Instantly provision spark clusters

One typical challenge in using a distributed system like Apache Spark is to setup a cluster on demand. Spark requires a significant number of configuration steps. Repeating the same set of configurations time and again is inefficient.

AutoSpark provisions and configures Apache Spark clusters over common cloud providers like Amazon and Digital Ocean. We're working on supporting other platforms.


Automatically discover defects related to upgrading to different api versions

Often classes depend on libraries, which may break at any time. For example, an application deployed using libusb1.0.8 may break if a developer is trying to compile with a later version libusb1.0.9. Instead of passively waiting for issue reports to come in to discover this problem, an ApiMonkey will continuously monitor new versions of a library that a class is dependent on and attempt to build and test the application to check for breaking changes. If possible, it will attempt to patch itself to handle simple upgrade changes such as renamed function names or upgrade dependencies.
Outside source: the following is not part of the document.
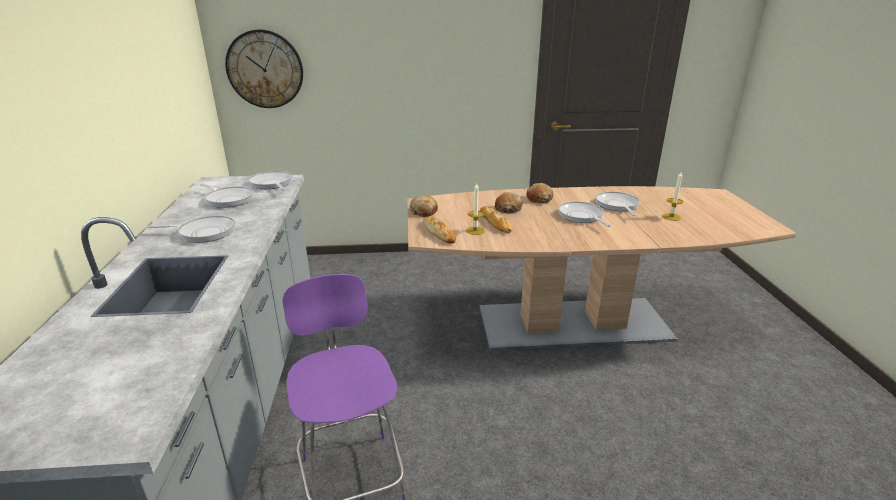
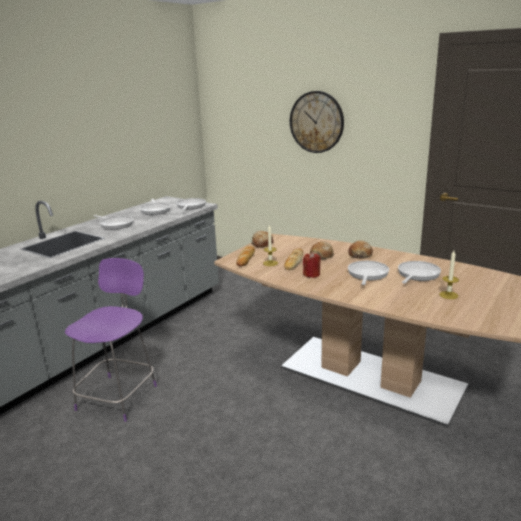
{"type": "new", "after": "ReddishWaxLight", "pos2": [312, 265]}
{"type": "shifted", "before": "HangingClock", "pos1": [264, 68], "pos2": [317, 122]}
Automatically discover defects using state-of-the-art testing techniques

This project investigates ways in which automated test generation techniques can integrated into continuous integration. The advantage of such an approach is to minimize developer involvement in creating test cases while increasing discovery of defects. Several test generation techniques exist like Microsoft SAGE and Randoop but work as standalone tools that require and manual configuration and effort. Instead this project aims to automate the process of test generation and integrate generation, running and reporting of test cases with the build and deployment process.

The primary goal of the research project is to understand how automated test generation can adopted within continuous integration


Automatically create docker image from code repository

Docker allows services to be isolated in a standalone containers which can be provisioned and run with less overhead than full virtual machine images. Porting traditional applications to run within docker containers is not always so easy. Docker containers often require that the applications remain stateless. This means if two services needed to interact via the file system, then some degree of porting must occur.

DockerizeMe is a project to automatically create docker images from existing code repositories. We aim to support:

  • porting dependencies into the docker image.
  • handling simple cases of file system access mapping between two services.
  • support building this process automatically from a build server (Jenkins).

Massive Refactoring

Refactor all the things

Some software organizations will systematically refactor codebases across all the company, in order to accommodate changes to API functions, discourage problematic code (e.g., performance, security), simplify code, or fix bugs.

What tools and systems are needed to support such large-scale refactorings?

Commit Summarization and Change Idioms

How can we characterize and categorize different software changes?

Software projects undergo countless changes. Many times, these changes can be expressed more simply. Rather than showing 30 files, and 600 lines have been changed, sometimes it is easier to state that a function was simply renamed. Other times, changes may have interesting semantics attached. For example, if executing a block of code was blocking the user interface and a programmer added a thread for running that block of code, then we could give that change a standard name, such as "Encapsulate With Thread".

In general, what would a catalogue of changes look like? Can we use such a catalogue to produce a more natural language summary of software changes? If such a service to summarize software changes existed, then it could be widely used across different processes and workflows of an organization. For example, helping developers understand commits when performing code reviews or helping automated processes (refactoring agent) understand the contents of commits.